__Приведённый текст__:
##########

Сказанное позволяет предложить гипотезу, согласно которой формирование первых двух порядков интеллигенции происходит в обществе не стихийно, а по вполне определенной модели. А именно: по мере становления новой формации с ее особым политико-экономическим и социально-культурным укладом, господствующие де-юре или де-факто классы и сословия создают свою интеллигенцию, которая вскоре с успехом претендует на роль общественного и культурного лидера, оттесняя с этого места разносословную непривилегированную интеллигенцию. То есть, в рамках процесса развития формации от зарождения до распада вероятность того, что врачом или инженером будет, условно говоря, «дворянин», а искусствоведом или философом «разночинец», – максимальна в начале и минимальна в апогее.
Подобное сословное расслоение деятелей умственного труда, в силу того, что в нем участвует осознанная воля людей, есть процесс хотя и естественный, но как бы и насильственный. А потому весьма болезненный. Поэтому социальная напряженность между различными отрядами, слоями интеллигенции, и без того немалая из-за материального и другого неравенства, имеет тенденцию к обострению по мере созревания общества. В результате общество, заметно выигрывая в сфере культуры, столь же заметно проигрывает в смысле консолидации.
Данная закономерность не имеет отношения к интеллигенции Третьего порядка, ибо природа гениальности обусловлена причудливой игрой генов и целым рядом иных, не зависящих от людей обстоятельств, и в принципе не имеет, по-видимому, жесткой связи с социальным происхождением.
ТРЕТЬЯ родовая особенность интеллигенции обнаружена давно. Это ее индивидуализм. Он глубоко обусловлен образом формирования и бытия интеллигенции. Процесс созревания интеллигента (несмотря на то, что его обучение происходит поточным методом и в коллективе) глубоко индивидуален, ибо знания, навыки не столько даются, сколько берутся; это процесс творческий, сильно зависящий от личности обучаемого. Интеллигент всегда, таким образом, – продукт «штучный». И в дальнейшем условия жизни и труда большей части интеллигенции на каждом шагу акцентируют личностное начало, которое и осознается ею как высшая ценность. Отсюда свойственные интеллигенту повышенное чувство личной ответственности, его пристрастие к людям, вещам и поступкам, отмеченным яркой индивидуальностью, его стремление «быть не как все», нелюбовь к массе и массовому и т. д.

##########

__Представленный материал__:
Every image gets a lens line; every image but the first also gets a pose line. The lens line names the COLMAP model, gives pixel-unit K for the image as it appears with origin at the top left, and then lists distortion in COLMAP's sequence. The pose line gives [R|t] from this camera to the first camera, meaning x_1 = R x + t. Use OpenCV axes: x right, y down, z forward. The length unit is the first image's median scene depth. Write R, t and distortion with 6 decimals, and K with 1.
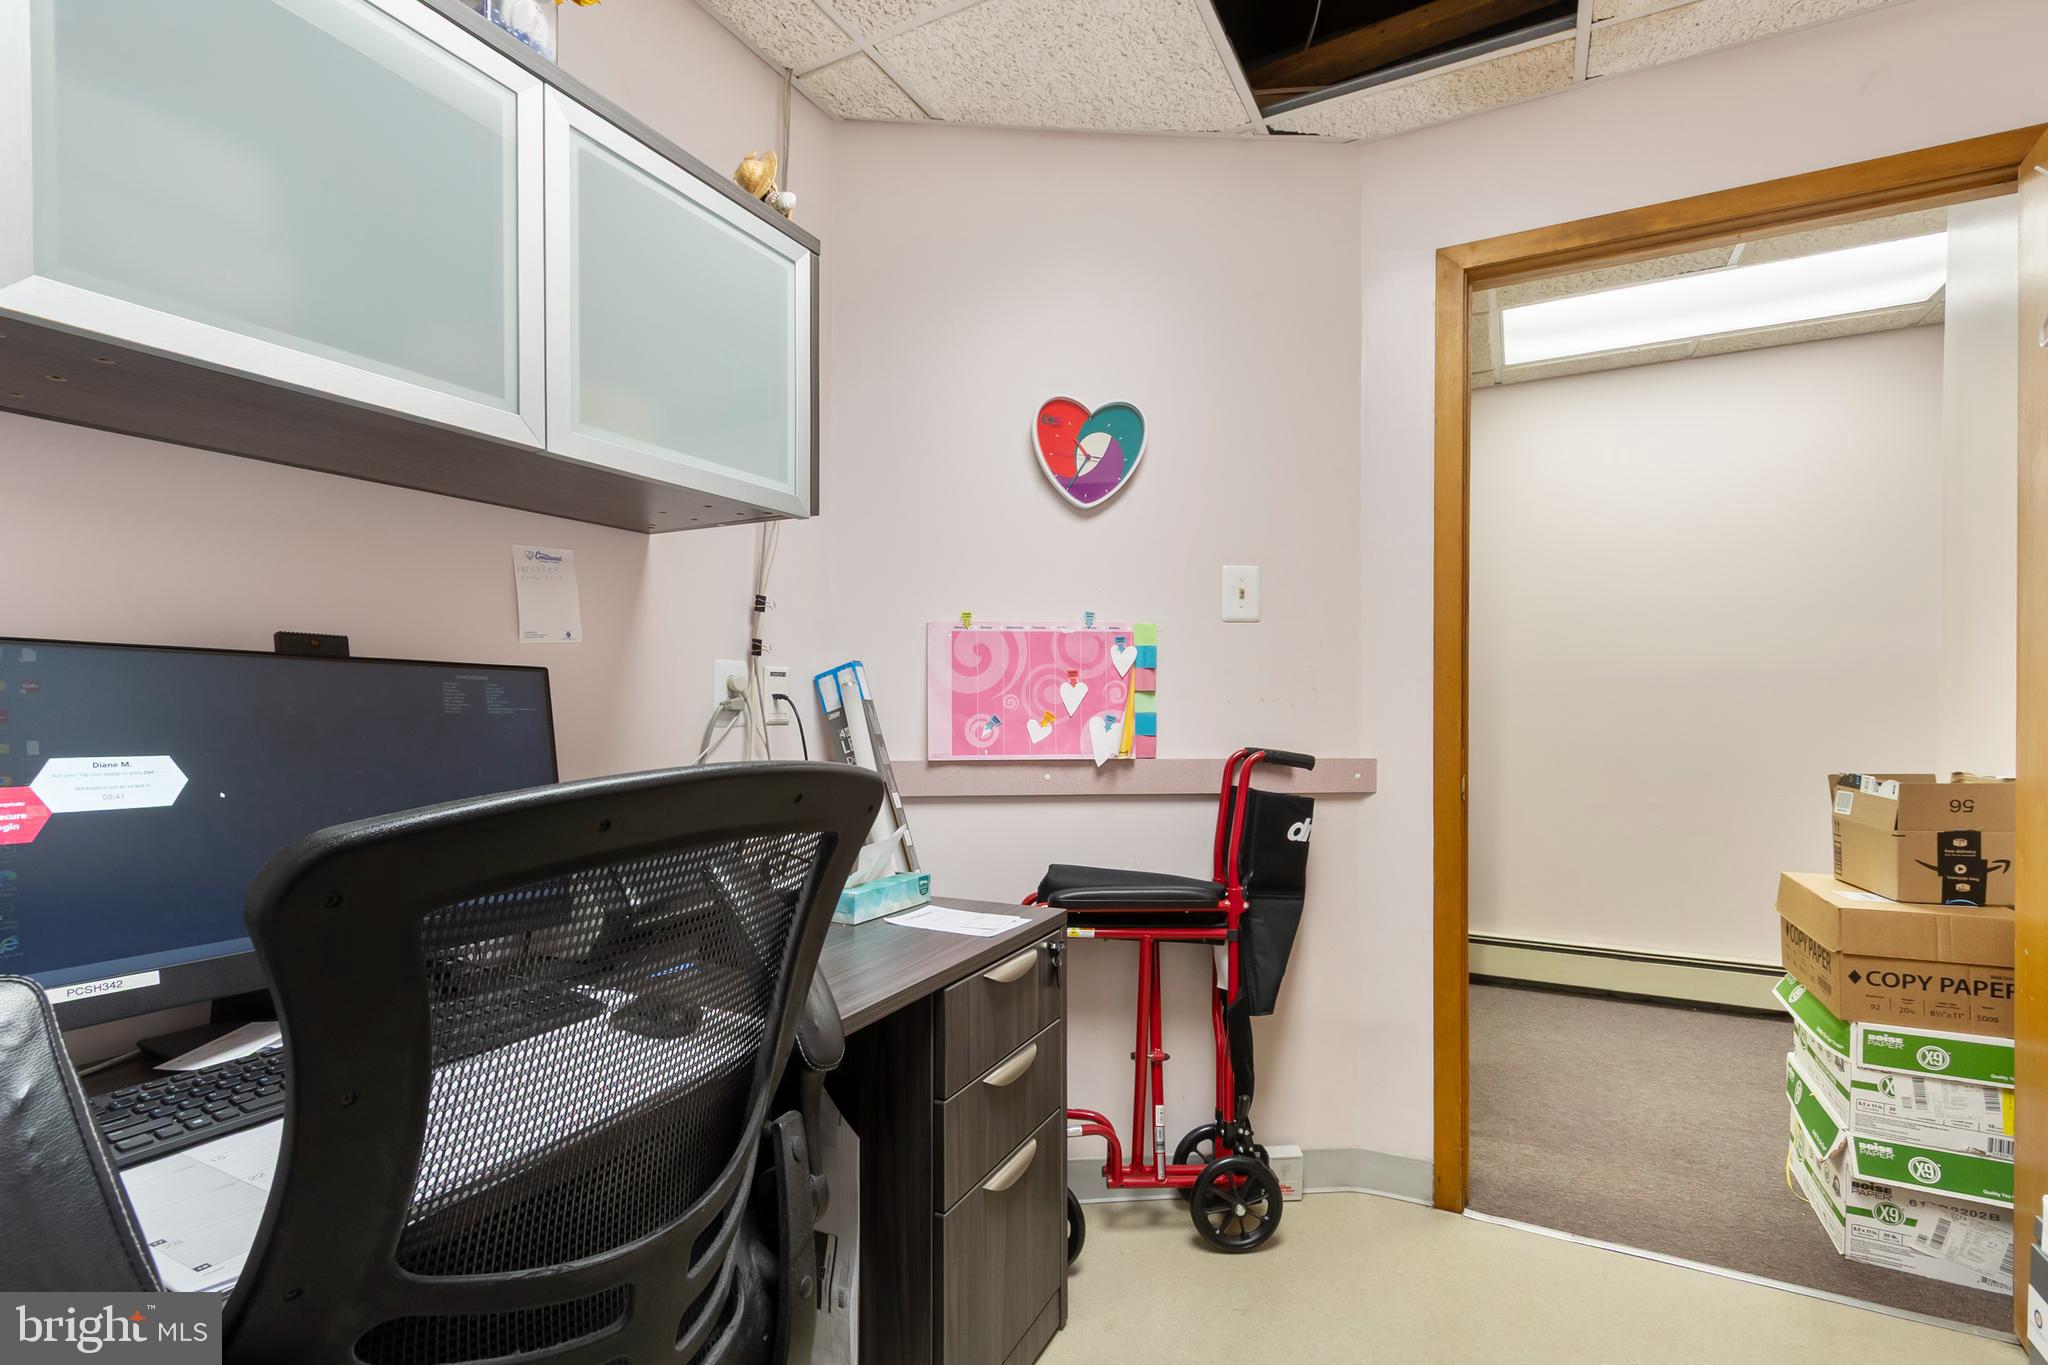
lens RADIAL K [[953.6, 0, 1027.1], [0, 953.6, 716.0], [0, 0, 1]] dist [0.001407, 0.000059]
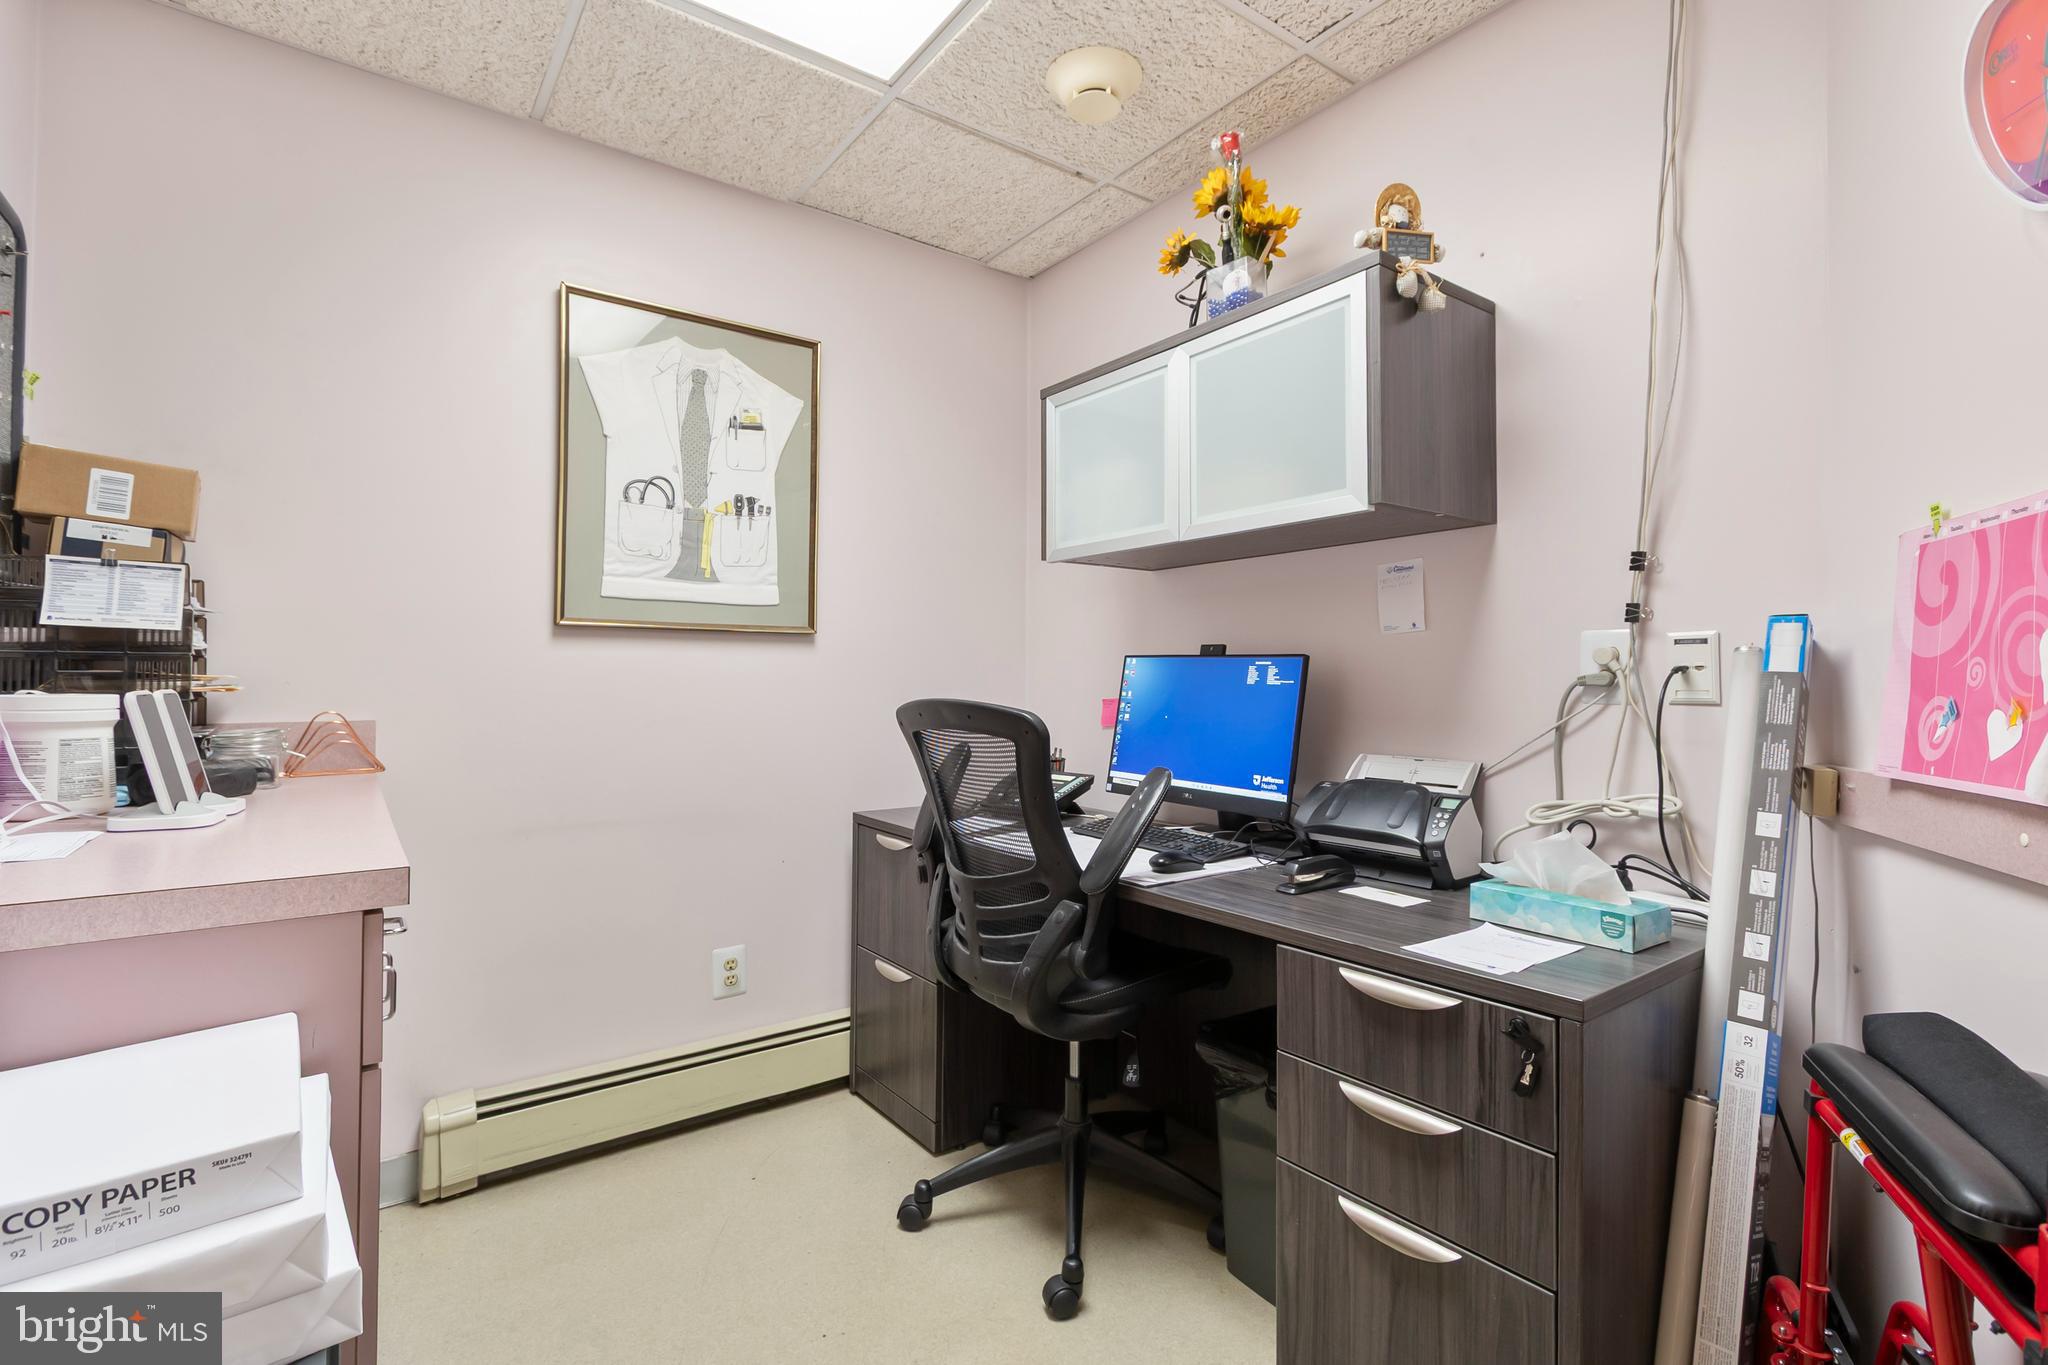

##########

__Поставленная задача 1__:
Ответьте на вопросы по тексту об интеллигенции:
(а) Кто, согласно тексту, создаёт свою интеллигенцию по мере становления новой формации?
(б) В чём общество проигрывает, заметно выигрывая в сфере культуры?
(в) Какая третья родовая особенность интеллигенции названа в тексте?
__Поставленная задача 2__: Измените фрагмент текста об интеллигенции между словами «Подобное сословное расслоение» и «с социальным происхождением.» включительно, заменив «консолидации» на «сплочённости», и приведите этот фрагмент целиком.
__Поставленная задача 3__: Перечислите все профессии, названные в тексте об интеллигенции.

__Результат выполнения 1__:
(а) Господствующие де-юре или де-факто классы и сословия.
(б) В смысле консолидации.
(в) Индивидуализм.

__Результат выполнения 2__:
Подобное сословное расслоение деятелей умственного труда, в силу того, что в нем участвует осознанная воля людей, есть процесс хотя и естественный, но как бы и насильственный. А потому весьма болезненный. Поэтому социальная напряженность между различными отрядами, слоями интеллигенции, и без того немалая из-за материального и другого неравенства, имеет тенденцию к обострению по мере созревания общества. В результате общество, заметно выигрывая в сфере культуры, столь же заметно проигрывает в смысле сплочённости.
Данная закономерность не имеет отношения к интеллигенции Третьего порядка, ибо природа гениальности обусловлена причудливой игрой генов и целым рядом иных, не зависящих от людей обстоятельств, и в принципе не имеет, по-видимому, жесткой связи с социальным происхождением.

__Результат выполнения 3__: Врач, инженер, искусствовед, философ.